» Data:
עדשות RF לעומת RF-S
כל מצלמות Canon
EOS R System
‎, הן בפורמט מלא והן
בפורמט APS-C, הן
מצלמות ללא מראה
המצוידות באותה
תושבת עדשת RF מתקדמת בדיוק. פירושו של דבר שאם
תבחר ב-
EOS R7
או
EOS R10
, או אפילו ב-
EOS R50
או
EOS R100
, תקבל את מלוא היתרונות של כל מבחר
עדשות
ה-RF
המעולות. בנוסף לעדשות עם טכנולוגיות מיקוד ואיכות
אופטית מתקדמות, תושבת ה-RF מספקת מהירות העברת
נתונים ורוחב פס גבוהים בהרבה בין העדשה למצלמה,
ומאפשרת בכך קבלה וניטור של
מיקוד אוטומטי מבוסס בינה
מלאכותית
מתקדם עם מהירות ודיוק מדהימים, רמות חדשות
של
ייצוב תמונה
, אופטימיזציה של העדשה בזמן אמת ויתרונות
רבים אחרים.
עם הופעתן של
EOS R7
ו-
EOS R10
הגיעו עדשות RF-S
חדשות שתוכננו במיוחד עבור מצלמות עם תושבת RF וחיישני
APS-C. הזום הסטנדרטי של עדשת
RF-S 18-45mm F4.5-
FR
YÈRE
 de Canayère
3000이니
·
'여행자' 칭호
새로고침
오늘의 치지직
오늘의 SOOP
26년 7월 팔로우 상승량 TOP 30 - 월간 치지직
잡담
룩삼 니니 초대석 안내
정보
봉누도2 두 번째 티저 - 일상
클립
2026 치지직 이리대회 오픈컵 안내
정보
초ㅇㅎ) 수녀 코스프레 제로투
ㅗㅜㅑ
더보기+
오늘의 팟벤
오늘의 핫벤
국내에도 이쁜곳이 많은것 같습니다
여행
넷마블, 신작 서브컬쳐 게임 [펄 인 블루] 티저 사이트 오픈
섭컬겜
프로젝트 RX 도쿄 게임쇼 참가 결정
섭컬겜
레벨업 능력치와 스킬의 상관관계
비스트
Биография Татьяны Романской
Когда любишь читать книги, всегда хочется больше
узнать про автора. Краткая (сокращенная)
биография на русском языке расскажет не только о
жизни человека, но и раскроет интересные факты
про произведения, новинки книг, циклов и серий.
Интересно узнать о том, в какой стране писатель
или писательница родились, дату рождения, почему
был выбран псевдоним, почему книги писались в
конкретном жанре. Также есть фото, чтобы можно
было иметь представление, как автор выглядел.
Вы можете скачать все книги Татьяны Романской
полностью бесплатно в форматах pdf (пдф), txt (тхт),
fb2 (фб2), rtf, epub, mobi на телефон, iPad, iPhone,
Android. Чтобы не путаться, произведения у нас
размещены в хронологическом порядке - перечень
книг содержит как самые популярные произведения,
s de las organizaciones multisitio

--

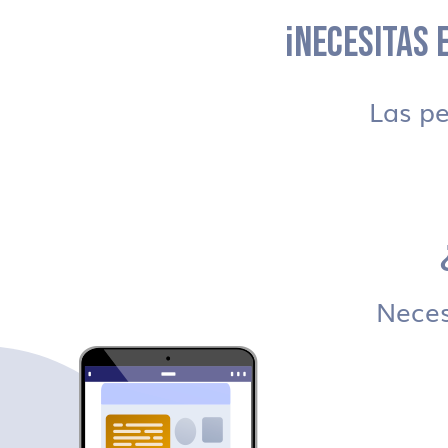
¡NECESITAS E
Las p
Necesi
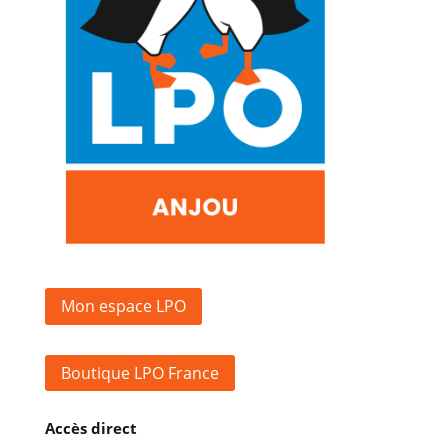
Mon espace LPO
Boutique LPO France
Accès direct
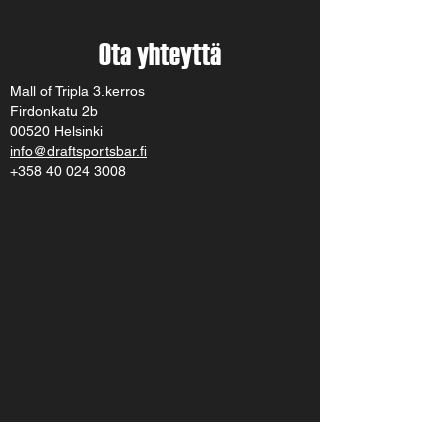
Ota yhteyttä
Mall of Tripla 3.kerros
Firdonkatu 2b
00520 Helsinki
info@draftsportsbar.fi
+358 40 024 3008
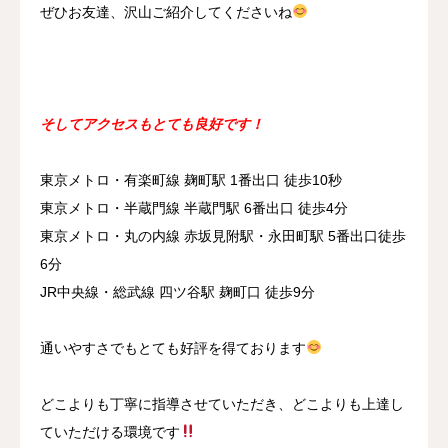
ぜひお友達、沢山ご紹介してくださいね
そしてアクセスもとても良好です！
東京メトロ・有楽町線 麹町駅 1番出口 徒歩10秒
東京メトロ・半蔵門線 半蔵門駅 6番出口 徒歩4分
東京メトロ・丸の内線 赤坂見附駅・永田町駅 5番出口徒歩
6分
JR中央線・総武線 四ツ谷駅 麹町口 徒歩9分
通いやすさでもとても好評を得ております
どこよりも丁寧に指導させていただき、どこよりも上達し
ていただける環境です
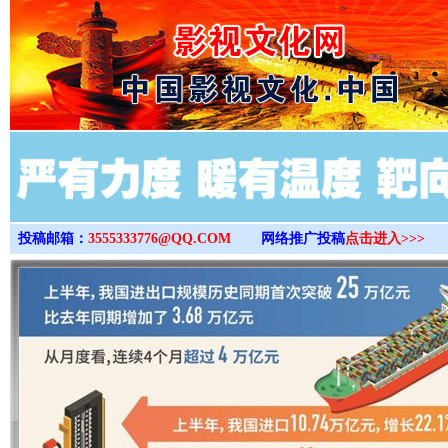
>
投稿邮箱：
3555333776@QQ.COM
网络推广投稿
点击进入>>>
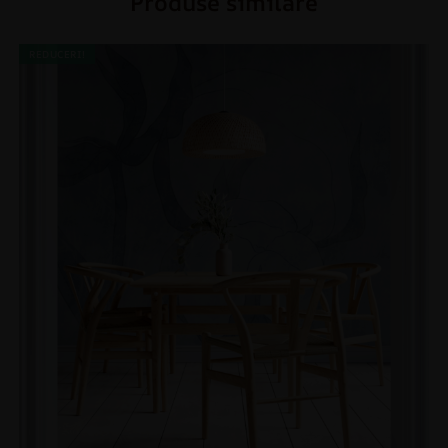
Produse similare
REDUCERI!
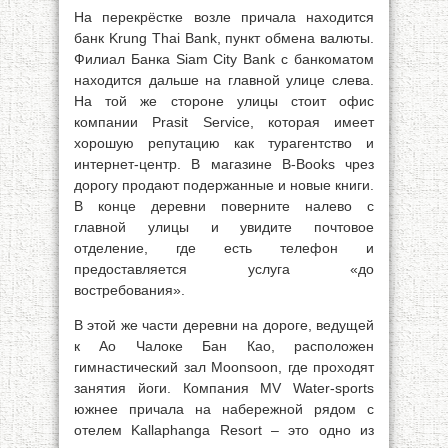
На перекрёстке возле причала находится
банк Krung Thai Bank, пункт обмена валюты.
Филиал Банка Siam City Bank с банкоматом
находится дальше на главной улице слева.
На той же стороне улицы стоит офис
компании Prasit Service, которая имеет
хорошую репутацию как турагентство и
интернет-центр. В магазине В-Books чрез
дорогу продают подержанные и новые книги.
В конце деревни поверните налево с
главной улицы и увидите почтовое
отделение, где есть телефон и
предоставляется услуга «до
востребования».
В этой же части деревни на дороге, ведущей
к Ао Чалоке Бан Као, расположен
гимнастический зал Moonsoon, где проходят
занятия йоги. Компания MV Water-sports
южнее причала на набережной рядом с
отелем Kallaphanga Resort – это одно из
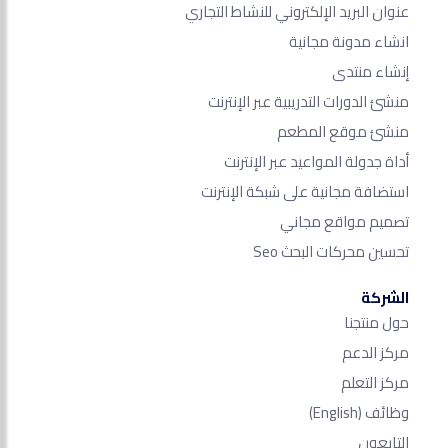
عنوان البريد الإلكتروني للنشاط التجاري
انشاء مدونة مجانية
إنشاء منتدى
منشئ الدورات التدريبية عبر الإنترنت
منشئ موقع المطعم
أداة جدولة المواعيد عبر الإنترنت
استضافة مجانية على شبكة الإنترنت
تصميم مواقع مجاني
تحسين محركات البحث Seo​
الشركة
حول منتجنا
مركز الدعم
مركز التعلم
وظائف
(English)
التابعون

» Work instructions: Pick out every line of the items above that contains the word "Татьяны", and copy each one in full.

» Result below:
Биография Татьяны Романской
Вы можете скачать все книги Татьяны Романской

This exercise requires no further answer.